Upon its entry into the war, the US chose its largest and longest-ranged available naval gun to fill the gap—the 14"/50 caliber Mk 4 gun with a muzzle velocity of 2800 feet per second. The new 16-inch gun would have been preferable, but it was not yet available in numbers; spare 14-inch guns kept for the active fleet were used instead.

Baldwin Locomotive Works delivered five trains for the United States Navy during April and May 1918. Each train transported and supported a 14"/50 caliber Mk 4 gun mounted on a rail carriage with four 6-wheel bogies.

===Arrival in France===
There was some doubt as to whether the Flanders coast and French Channel ports were now safe Allied ports, following the German spring offensive successes in March and April 1918 which brought those areas within German artillery and attack range. The guns were therefore diverted from the British zone in the north to further south, to the port of St. Nazaire, to avoid the risk of having such valuable assets captured or destroyed.
__________________________________________________
Return everything from "Baldwin Locomotive Works" down to "four 6-wheel bogies." in the passage on the Navy's railway guns, copied word for word. The data that comes next is separate from the passage on the Navy's railway guns.
__________________________________________________
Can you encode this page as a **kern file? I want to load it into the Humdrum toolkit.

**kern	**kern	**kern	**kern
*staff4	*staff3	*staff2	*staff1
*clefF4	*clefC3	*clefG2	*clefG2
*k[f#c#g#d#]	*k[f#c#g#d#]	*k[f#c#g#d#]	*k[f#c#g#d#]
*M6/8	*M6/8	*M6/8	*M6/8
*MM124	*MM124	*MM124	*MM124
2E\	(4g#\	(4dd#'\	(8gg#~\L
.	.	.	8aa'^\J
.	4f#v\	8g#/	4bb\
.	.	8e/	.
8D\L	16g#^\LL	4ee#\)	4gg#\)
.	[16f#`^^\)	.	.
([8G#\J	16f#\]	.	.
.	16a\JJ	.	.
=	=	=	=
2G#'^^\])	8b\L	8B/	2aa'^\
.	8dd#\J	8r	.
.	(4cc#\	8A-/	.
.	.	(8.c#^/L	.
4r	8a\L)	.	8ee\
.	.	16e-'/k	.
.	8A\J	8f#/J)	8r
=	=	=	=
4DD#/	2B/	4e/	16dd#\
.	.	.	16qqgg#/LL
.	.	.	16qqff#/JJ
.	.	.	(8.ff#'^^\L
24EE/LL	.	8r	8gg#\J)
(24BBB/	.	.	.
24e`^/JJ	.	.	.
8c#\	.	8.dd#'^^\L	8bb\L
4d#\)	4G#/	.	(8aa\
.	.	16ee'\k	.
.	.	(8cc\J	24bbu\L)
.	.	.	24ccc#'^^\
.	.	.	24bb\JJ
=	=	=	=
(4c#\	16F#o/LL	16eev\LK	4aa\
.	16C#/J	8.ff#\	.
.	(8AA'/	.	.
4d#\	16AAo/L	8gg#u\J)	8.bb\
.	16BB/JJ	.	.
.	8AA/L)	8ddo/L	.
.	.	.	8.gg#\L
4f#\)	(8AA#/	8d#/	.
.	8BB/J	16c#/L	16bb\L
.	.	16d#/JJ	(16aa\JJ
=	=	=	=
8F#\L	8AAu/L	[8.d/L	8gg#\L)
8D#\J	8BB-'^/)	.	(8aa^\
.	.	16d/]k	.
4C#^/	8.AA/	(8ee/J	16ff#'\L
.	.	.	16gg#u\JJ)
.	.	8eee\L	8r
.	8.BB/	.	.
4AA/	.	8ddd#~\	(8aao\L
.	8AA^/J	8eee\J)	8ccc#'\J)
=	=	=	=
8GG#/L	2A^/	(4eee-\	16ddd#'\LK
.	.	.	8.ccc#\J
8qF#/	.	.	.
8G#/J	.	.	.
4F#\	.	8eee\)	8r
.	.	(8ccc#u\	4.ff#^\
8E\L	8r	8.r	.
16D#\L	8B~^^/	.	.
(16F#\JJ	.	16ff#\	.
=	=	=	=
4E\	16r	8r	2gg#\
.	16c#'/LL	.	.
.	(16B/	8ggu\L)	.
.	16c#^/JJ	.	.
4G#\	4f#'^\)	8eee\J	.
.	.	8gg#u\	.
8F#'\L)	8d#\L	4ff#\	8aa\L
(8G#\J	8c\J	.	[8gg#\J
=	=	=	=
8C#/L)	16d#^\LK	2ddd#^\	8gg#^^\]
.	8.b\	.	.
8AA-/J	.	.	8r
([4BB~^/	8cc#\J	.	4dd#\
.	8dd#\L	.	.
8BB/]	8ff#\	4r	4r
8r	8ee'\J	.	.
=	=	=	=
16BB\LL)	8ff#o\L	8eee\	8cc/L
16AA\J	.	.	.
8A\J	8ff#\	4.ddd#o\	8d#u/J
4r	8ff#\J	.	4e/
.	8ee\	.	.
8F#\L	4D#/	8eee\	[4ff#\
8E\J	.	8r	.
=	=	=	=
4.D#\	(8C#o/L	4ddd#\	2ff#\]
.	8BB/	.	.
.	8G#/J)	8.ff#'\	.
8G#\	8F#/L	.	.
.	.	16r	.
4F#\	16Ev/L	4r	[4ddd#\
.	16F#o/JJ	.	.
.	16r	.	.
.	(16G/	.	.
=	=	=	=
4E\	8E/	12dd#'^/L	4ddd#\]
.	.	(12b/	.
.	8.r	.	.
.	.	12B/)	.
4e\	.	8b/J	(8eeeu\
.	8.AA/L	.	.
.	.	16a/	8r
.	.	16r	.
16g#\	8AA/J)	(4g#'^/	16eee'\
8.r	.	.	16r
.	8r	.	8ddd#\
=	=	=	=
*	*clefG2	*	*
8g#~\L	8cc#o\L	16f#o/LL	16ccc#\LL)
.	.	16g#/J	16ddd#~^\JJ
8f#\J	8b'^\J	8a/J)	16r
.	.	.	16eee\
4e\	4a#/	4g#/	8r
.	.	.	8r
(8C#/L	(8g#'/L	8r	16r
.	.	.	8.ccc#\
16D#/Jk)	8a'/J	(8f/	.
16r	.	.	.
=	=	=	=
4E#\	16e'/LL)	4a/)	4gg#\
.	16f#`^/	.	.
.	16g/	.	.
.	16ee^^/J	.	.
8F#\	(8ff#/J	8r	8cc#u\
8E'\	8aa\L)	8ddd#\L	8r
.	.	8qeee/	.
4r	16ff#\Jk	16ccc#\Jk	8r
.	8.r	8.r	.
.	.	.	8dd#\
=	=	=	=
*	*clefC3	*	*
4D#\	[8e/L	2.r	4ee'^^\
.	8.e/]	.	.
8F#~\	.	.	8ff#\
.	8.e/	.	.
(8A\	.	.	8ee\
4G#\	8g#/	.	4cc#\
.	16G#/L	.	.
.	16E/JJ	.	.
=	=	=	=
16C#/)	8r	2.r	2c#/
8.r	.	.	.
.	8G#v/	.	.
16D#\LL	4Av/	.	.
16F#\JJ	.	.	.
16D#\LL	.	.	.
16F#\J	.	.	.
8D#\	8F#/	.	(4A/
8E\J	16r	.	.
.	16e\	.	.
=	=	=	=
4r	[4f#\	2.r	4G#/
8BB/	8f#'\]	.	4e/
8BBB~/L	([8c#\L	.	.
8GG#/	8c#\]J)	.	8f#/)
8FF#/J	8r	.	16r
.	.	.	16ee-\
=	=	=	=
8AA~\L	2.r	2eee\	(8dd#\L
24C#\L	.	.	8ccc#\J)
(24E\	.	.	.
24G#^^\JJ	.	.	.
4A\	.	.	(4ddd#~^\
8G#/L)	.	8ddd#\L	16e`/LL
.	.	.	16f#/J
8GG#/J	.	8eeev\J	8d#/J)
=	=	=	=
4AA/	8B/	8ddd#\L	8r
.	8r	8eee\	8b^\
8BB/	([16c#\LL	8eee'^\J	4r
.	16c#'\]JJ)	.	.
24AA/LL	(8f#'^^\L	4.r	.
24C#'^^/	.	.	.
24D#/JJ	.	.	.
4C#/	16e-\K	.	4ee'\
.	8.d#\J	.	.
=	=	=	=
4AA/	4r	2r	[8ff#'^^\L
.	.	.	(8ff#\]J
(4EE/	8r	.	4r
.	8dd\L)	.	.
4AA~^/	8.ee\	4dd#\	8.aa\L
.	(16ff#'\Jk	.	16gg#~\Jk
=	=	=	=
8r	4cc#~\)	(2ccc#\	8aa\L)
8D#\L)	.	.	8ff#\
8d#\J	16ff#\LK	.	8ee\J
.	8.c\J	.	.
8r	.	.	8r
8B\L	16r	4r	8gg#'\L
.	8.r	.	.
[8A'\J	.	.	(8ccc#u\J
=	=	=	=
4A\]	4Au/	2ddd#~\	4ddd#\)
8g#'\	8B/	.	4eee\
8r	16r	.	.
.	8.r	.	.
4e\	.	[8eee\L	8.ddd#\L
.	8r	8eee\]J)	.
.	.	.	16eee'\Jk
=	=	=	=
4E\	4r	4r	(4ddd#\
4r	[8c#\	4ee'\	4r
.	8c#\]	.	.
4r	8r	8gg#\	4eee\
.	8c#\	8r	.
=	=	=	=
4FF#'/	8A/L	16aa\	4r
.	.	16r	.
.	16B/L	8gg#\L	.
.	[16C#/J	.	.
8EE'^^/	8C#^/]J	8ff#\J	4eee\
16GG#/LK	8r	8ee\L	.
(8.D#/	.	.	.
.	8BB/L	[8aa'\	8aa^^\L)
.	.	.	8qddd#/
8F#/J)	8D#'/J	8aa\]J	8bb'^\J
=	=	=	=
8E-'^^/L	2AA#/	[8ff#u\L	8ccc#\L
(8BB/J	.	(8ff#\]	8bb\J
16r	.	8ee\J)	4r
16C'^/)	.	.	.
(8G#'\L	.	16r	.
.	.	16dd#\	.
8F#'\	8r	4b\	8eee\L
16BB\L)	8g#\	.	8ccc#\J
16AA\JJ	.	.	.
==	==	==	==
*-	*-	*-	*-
__________________________________________________
Answer box:
Baldwin Locomotive Works delivered five trains for the United States Navy during April and May 1918. Each train transported and supported a 14"/50 caliber Mk 4 gun mounted on a rail carriage with four 6-wheel bogies.